▸ Task brief: Retype the records below exactly as they appear, but leave out any pictures.

━━━━━ Records for processing ━━━━━

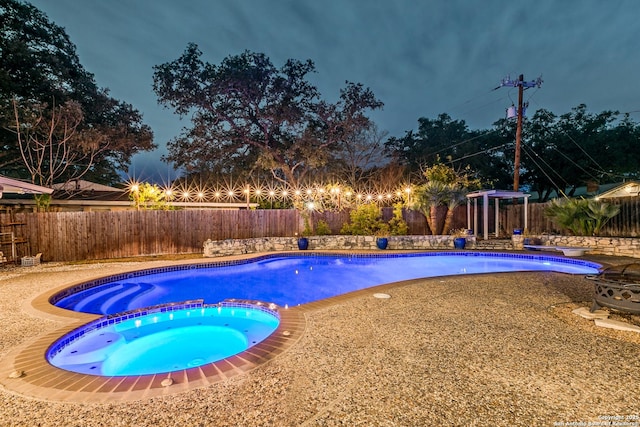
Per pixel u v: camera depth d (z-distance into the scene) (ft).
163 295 28.91
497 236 54.85
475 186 65.77
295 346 12.77
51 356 13.15
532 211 53.26
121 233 42.06
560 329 14.56
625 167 81.00
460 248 47.60
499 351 12.17
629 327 14.24
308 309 18.03
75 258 39.40
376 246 48.78
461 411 8.36
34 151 65.26
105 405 8.79
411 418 8.07
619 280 15.55
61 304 22.88
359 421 7.97
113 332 17.17
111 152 80.38
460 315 16.76
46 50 71.10
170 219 44.93
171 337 17.40
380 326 15.10
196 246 46.32
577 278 26.09
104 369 13.88
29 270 31.89
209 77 83.25
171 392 9.40
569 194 96.43
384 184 92.43
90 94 77.30
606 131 85.10
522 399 8.94
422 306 18.49
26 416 8.35
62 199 55.01
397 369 10.74
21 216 36.70
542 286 23.39
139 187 49.55
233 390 9.50
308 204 53.42
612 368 10.76
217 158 87.71
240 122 90.33
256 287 31.81
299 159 88.07
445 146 103.14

━━━━━

▸ Answer to this problem:
Per pixel u v: camera depth d (z-distance into the scene) (ft).
163 295 28.91
497 236 54.85
475 186 65.77
295 346 12.77
51 356 13.15
532 211 53.26
121 233 42.06
560 329 14.56
625 167 81.00
460 248 47.60
499 351 12.17
629 327 14.24
308 309 18.03
75 258 39.40
376 246 48.78
461 411 8.36
34 151 65.26
105 405 8.79
411 418 8.07
619 280 15.55
61 304 22.88
359 421 7.97
113 332 17.17
111 152 80.38
460 315 16.76
46 50 71.10
170 219 44.93
171 337 17.40
380 326 15.10
196 246 46.32
577 278 26.09
104 369 13.88
29 270 31.89
209 77 83.25
171 392 9.40
569 194 96.43
384 184 92.43
90 94 77.30
606 131 85.10
522 399 8.94
422 306 18.49
26 416 8.35
62 199 55.01
397 369 10.74
21 216 36.70
542 286 23.39
139 187 49.55
233 390 9.50
308 204 53.42
612 368 10.76
217 158 87.71
240 122 90.33
256 287 31.81
299 159 88.07
445 146 103.14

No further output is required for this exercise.